Note: The following post was written in response a Question on Quora which talked about a hypothetical situation in which if incumbent Finance Minister of India was to be replaced with someone, who would you want in their place and why?
Dr. Subramanian Swamy.
I would surely want Dr. Subramanian Swamy taking charge of the Finance Ministry. I know that it is very unlikely that the BJP top brass would give him that position in the cabinet for his bellicose and audacious attitude. Yet, I don’t think that there is anyone more suitable for the job.
A noted and celebrated economist that he is, he also champions the cause for the transitioning to Singaporean like direct taxation policy (Which in my personal perspective and knowledge is the best way to go for Indian economy) to set the economy on a self-sustained investment cycle, than the one presently being followed which is heavily dependent on the inflow of foreign funds via mediums like FDI, FIIs, and FPIs.
Swamy’s view about Income Tax is there should be no Income Tax.
Swamy has oft-repeatedly argued for the abolition of income taxes (Singapore didn’t abolish the taxes but kept it very low) as they contribute just about ten percent of overall tax collections. Meanwhile, Income Tax is one of the primary cause because of which people actually generate black income which ultimately finds its way into cupboards, lockers, hidden bunkers in the houses, or in form of gold or real estate investments.
This is the same money which would have easily been deposited in the banks had there been no income taxation. That is the argument which Dr. Swamy underscores upon. This is so because the people deviating funds from banking and investment systems has virulently harmed the national economy. Furthermore, the model proposed by Dr. Swamy talks goes as follows:
Once the Income Taxation is abdicated, to control the excess liquidity in the markets, interest rates have to be hiked, which would channel the excess money into the banking systems, and flush the banks with an enormous deal of capital. Also, the increase in income because of tax abolition and an increase in interest rates would in tandem result in massive surge in savings pan nation.
When savings flourish, a sustainable investment cycle follows.
And any economist can corroborate that when savings in a nation flourishes, a sustainable investment cycle is bound to begin. More are the savings in a nation, more is the capital at hand to invest in needed sectors and markets, be it for the building of the infrastructure of sundry kinds, or boosting the social and private sector growth.
And, once the investment cycle takes off, there is hardly anything that can impact the economy from get going. Also, given the nation will have more of its own capital to utilize, its dependence on Global economy would be diminished, making the Indian economy more resilient and secured from the global macroeconomic fluctuations.
This obviously was a very brief explanation of a wide and diverse taxation reform. Also, this may not please many people. But, it’s a model which works. As I stated above, its a model inspired by the Singaporean economy with just one primary difference that Singaporeans didn’t abolish the provisions of income taxation, rather they minimized it to a really progressive bar.
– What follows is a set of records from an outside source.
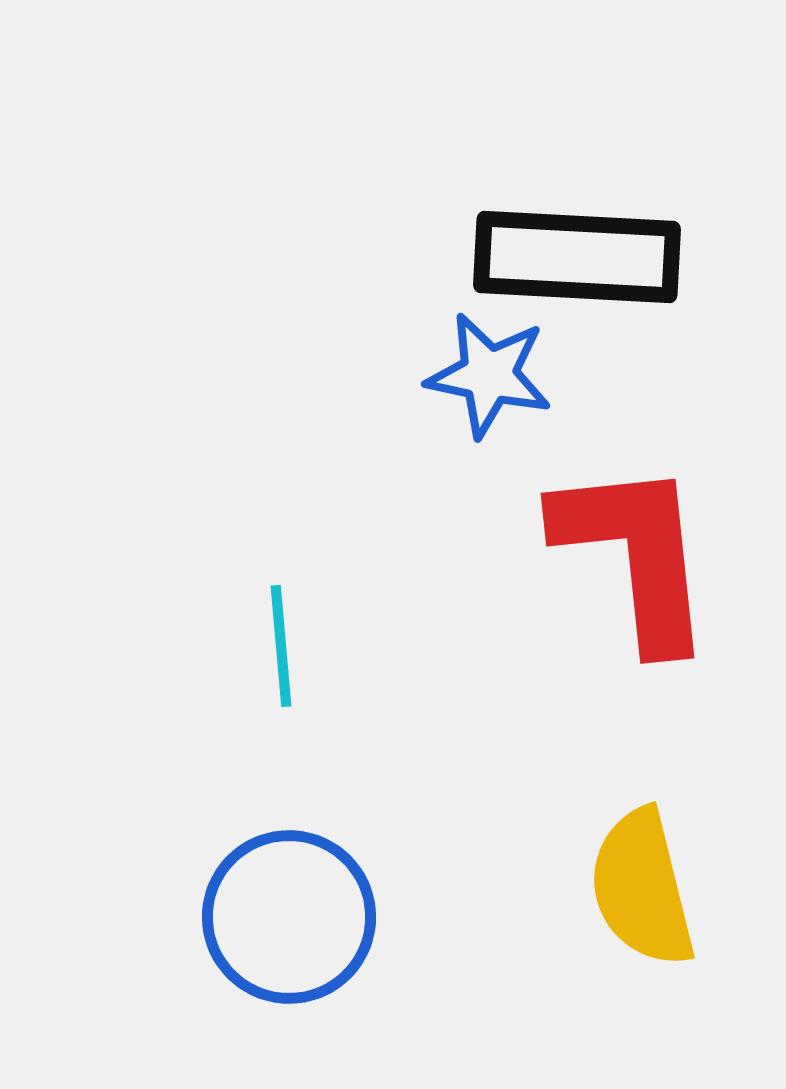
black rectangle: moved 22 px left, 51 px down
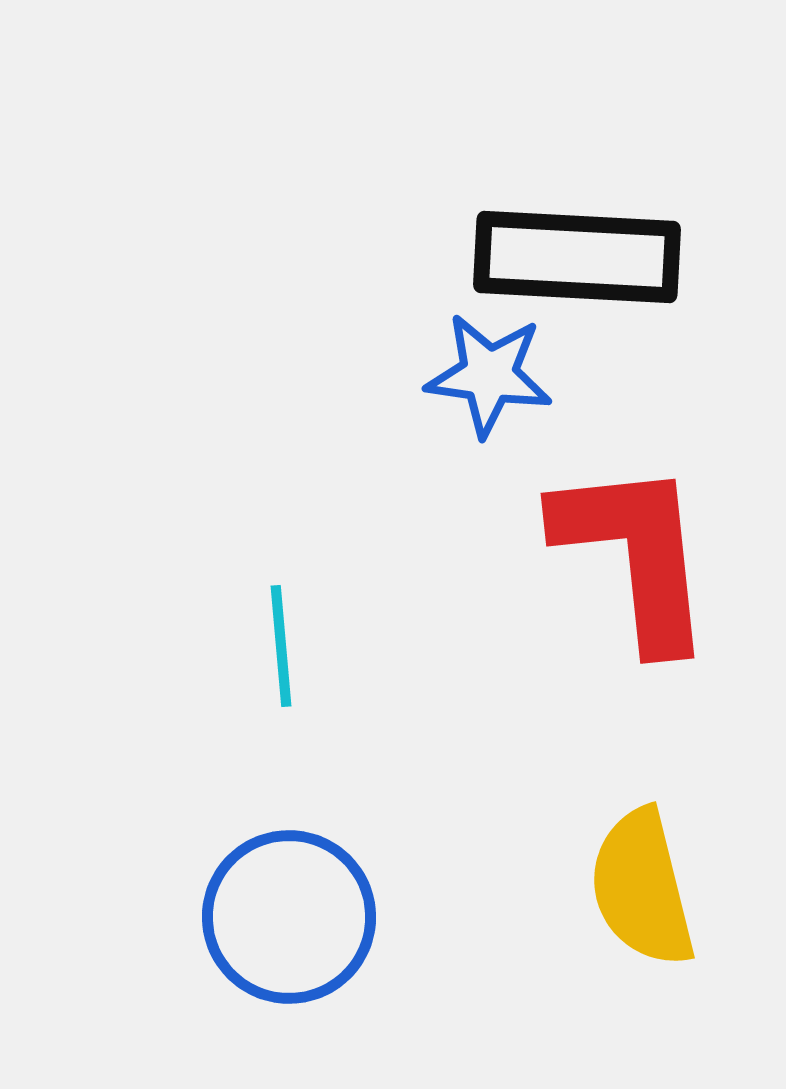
blue star: rotated 4 degrees counterclockwise
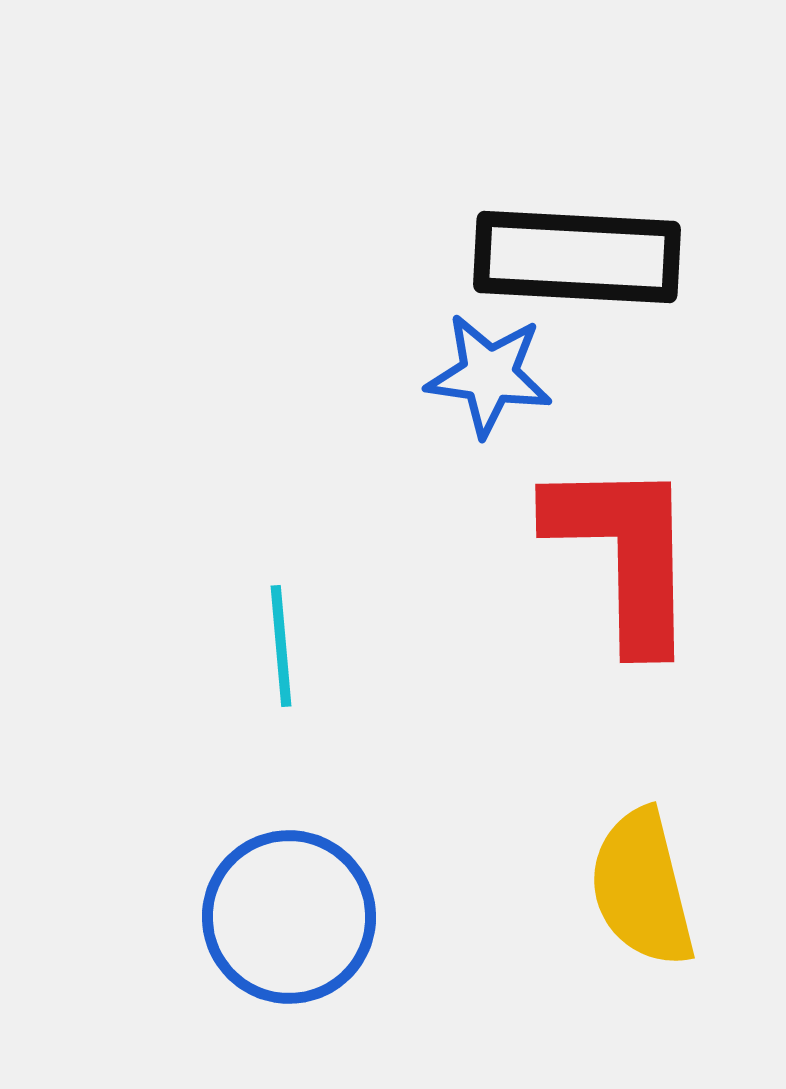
red L-shape: moved 11 px left, 1 px up; rotated 5 degrees clockwise
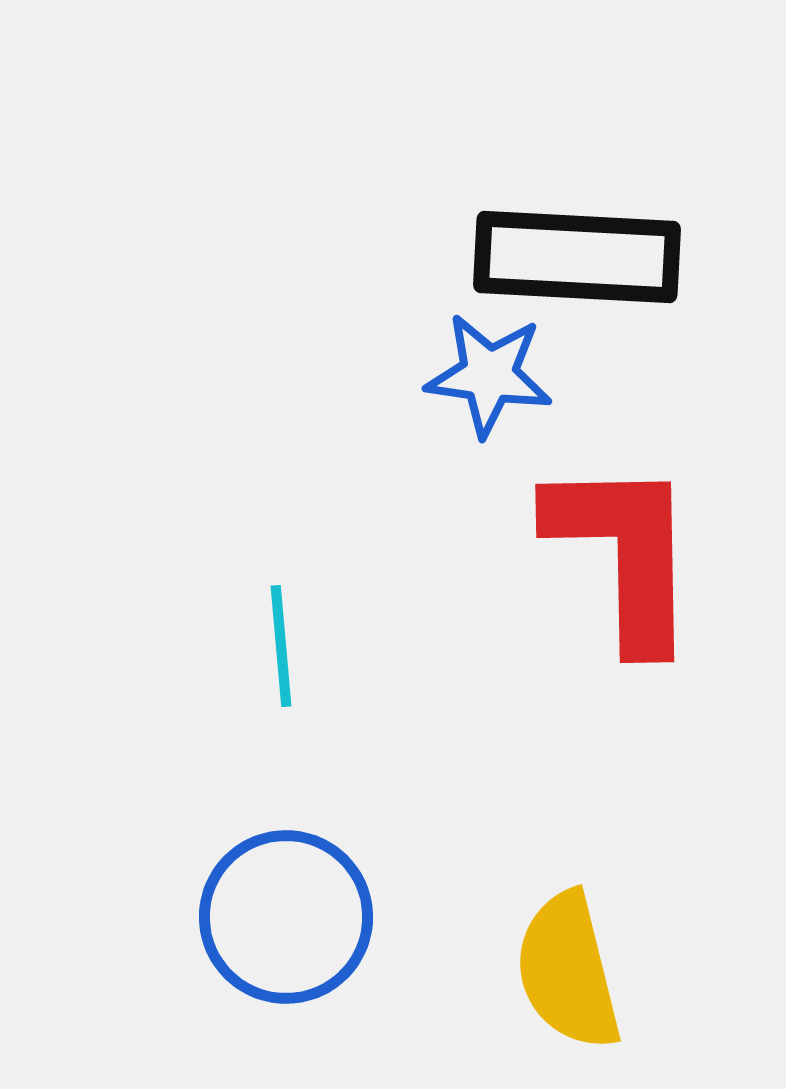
yellow semicircle: moved 74 px left, 83 px down
blue circle: moved 3 px left
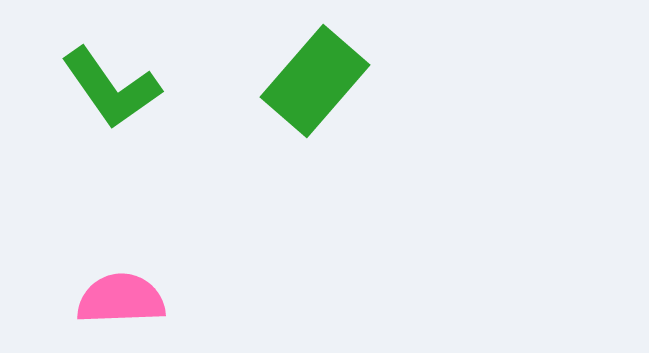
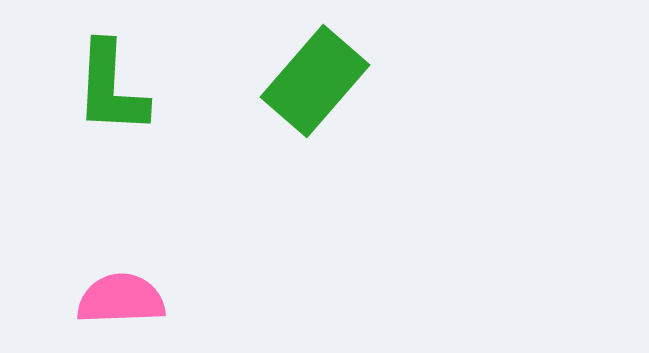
green L-shape: rotated 38 degrees clockwise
And, that would work very fine too. But, as far as Arun Jaitley is concerned, he has been largely reluctant to introduce any major changes in the way Direct Taxes work in the country. Maybe he wanted to go that road but didn’t because he had been too busy with getting Goods & Services Tax Act (GST Act) passed and enacted over the past few years. So, probably there wasn’t enough time and resources to get two heavyweight taxation reforms rolling simultaneously.
But, whatever the excuse may be, the thing is that abolition or major reduction and reforms with respect to direct taxation policy can be a game changer for Indian Economy. While the reader may suggest that some other person as Finance Minister can also get through such a change in Direct Taxation Policy. But, I would counter that argument with the following:
I can’t think of a better name than Dr. Subramanian Swamy’s for it has been an idea mooted by him. Also as an acclaimed economist, he has been well-versed with the boons and banes that this policy manoeuvre would bring along, and what trivial factors would have to be kept in mind to ensure a smooth passage and transition, given he has worked on the idea himself for a long time. And, with all of that said, I rest my case.
I support the elevation of Dr. Subramanian Swamy to the role of Finance Minister of The Republic of India inspired by his commendable experience and knowledge in Economics, and his strong grasp with the bugbears which are holding back the Indian Economy in the present. Bliss!